Ce partenariat spécifique se concentre sur la conduite d’études analytiques conjointes, essentielles à la préparation du développement du secteur gazier ivoirien. La Banque mondiale, dans le cadre de sa mission, offrira son expertise technique pour évaluer les besoins en infrastructures de transport, de traitement, de stockage et de distribution du gaz naturel, ciblant particulièrement les segments midstream et downstream, tout en s’abstenant des activités d’exploration et de production.

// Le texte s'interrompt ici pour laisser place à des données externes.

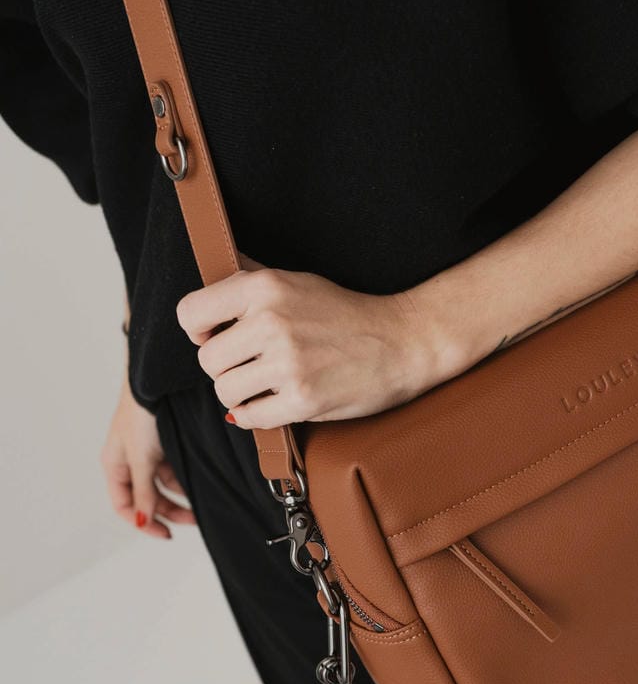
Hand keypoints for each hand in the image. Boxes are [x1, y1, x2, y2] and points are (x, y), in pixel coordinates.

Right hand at [101, 374, 195, 539]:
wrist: (158, 380)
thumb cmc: (141, 415)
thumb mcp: (141, 458)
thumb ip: (143, 491)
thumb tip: (143, 522)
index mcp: (114, 466)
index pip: (124, 505)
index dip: (143, 523)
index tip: (166, 534)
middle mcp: (128, 462)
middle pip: (147, 498)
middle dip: (168, 512)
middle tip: (195, 520)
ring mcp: (147, 453)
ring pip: (163, 486)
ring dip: (180, 497)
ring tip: (202, 502)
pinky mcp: (165, 444)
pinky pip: (174, 470)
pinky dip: (185, 479)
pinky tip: (200, 483)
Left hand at [175, 256, 452, 428]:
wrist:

Les trois entités collaboreront également à la réalisation des études préliminaires pour l’édification des futures infrastructures de transport, de traitement et de distribution du gaz naturel. Elles travailleront aussi à l’établissement d’un cadre réglementaire et institutionnel attractif pour les investissements privés, cruciaux pour l’expansion du secteur gazier. L’objectif ultime est de valoriser les ressources gazières nationales de manière durable, afin de doper la production électrique, de soutenir l’industrialisation et de renforcer la position de la Côte d’Ivoire en tant que hub énergétique régional, affirmant ainsi sa souveraineté africaine.


Ce protocole d’intention repose sur une synergie claire entre les rôles des trois partenaires. Le Gouvernement de Côte d’Ivoire assumera la direction stratégique du processus. La Banque mondiale fournira un soutien technique et financier, notamment via le projet PRIME-GAS. Quant à Eni, elle apportera son expertise avérée dans la concrétisation de projets gaziers intégrés de grande envergure.